Hereditary cancers, in contrast, result from germline mutations, which are alterations in genes present in every cell of the body and passed down from a parent. These inherited mutations significantly increase a person’s lifetime risk of developing certain cancers. Identifying these genetic predispositions is important for personalized risk management.
Genetic Syndromes Linked to Endometrial Cancer
Lynch syndrome represents the most common genetic cause of hereditary endometrial cancer. This syndrome arises from inherited mutations in specific mismatch repair (MMR) genes, including MLH1, MSH2, MSH6, PMS2, and sometimes EPCAM. These genes are responsible for correcting errors that occur during DNA replication.
Women with Lynch syndrome have a significantly elevated lifetime risk of developing endometrial cancer, ranging from 40% to 60%, which can be comparable to or even exceed their risk for colorectal cancer. Endometrial cancer in individuals with Lynch syndrome often develops at a younger age than in the general population, typically before menopause. Mutations in MLH1 and MSH2 genes may confer a higher risk compared to MSH6 and PMS2 mutations.

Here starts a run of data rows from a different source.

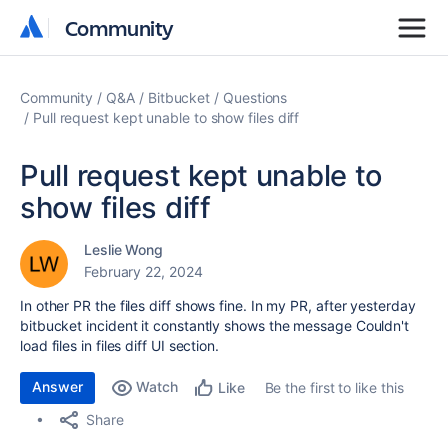
Community
Community
Community
Q&A
Bitbucket
Questions
Pull request kept unable to show files diff
Pull request kept unable to
show files diff
Leslie Wong
February 22, 2024
In other PR the files diff shows fine. In my PR, after yesterday
bitbucket incident it constantly shows the message
Couldn't
load files in files diff UI section.
Answer
Watch
Be the first to like this
Like
Share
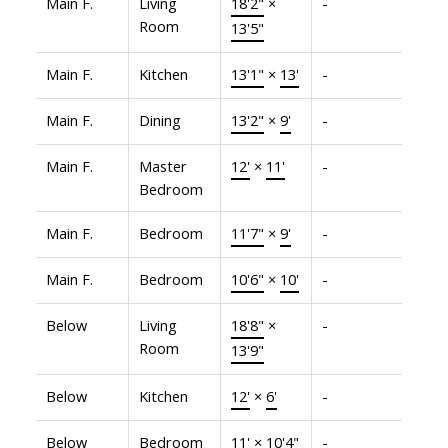
Main F.
Living
18'2"
×
-
Room
13'5"
Main F.
Kitchen
13'1"
×
13'
-
Main F.
Dining
13'2"
×
9'
-
Main F.
Master
12'
×
11'
-
Bedroom
Main F.
Bedroom
11'7"
×
9'
-
Main F.
Bedroom
10'6"
×
10'
-
Below
Living
18'8"
×
-
Room
13'9"
Below
Kitchen
12'
×
6'
-
Below
Bedroom
11'
×
10'4"
-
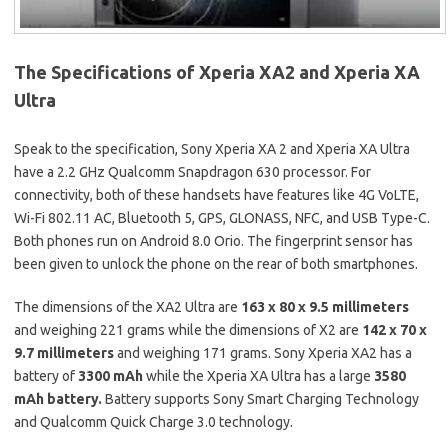
The Specifications of Xperia XA2 and Xperia XA
Ultra
Speak to the specification, Sony Xperia XA 2 and Xperia XA Ultra
have a 2.2 GHz Qualcomm Snapdragon 630 processor. For
connectivity, both of these handsets have features like 4G VoLTE,
Wi-Fi 802.11 AC, Bluetooth 5, GPS, GLONASS, NFC, and USB Type-C.
Both phones run on Android 8.0 Orio. The fingerprint sensor has
been given to unlock the phone on the rear of both smartphones.
The dimensions of the XA2 Ultra are
163 x 80 x 9.5 millimeters
and weighing 221 grams while the dimensions of X2 are
142 x 70 x
9.7 millimeters
and weighing 171 grams. Sony Xperia XA2 has a
battery of
3300 mAh
while the Xperia XA Ultra has a large
3580
mAh battery.
Battery supports Sony Smart Charging Technology
and Qualcomm Quick Charge 3.0 technology.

Assessing Your Hereditary Risk
Assessing hereditary risk for endometrial cancer begins with evaluating personal and family medical history. Healthcare providers will inquire about cancers in close relatives, the types of cancer diagnosed, and the age at which these diagnoses occurred. A pattern of multiple cancer diagnoses across generations, particularly at younger ages, can indicate an inherited predisposition.
Genetic counseling plays a central role, providing information about hereditary cancer syndromes and guiding individuals through genetic testing implications. If a hereditary risk is suspected based on family history or tumor characteristics, genetic testing can identify specific gene mutations associated with increased endometrial cancer risk. These tests often involve analyzing DNA for mutations in the MMR genes linked to Lynch syndrome.
Strategies for Managing Hereditary Risk
For individuals with hereditary risk, such as Lynch syndrome, specialized management strategies reduce cancer risk and facilitate early detection. Increased surveillance involves regular gynecological examinations, transvaginal ultrasounds, and endometrial biopsies. These screenings typically begin at an earlier age, often between 30 and 35 years.
Risk-reducing surgeries are another important consideration, particularly for women who have completed childbearing. A prophylactic hysterectomy, the surgical removal of the uterus, with or without bilateral salpingo-oophorectomy (removal of the ovaries and fallopian tubes), can significantly lower the risk of endometrial and ovarian cancers. Lifestyle modifications, such as maintaining a healthy weight and regular physical activity, also contribute to overall risk reduction. These management plans are individualized and developed in close collaboration with healthcare providers.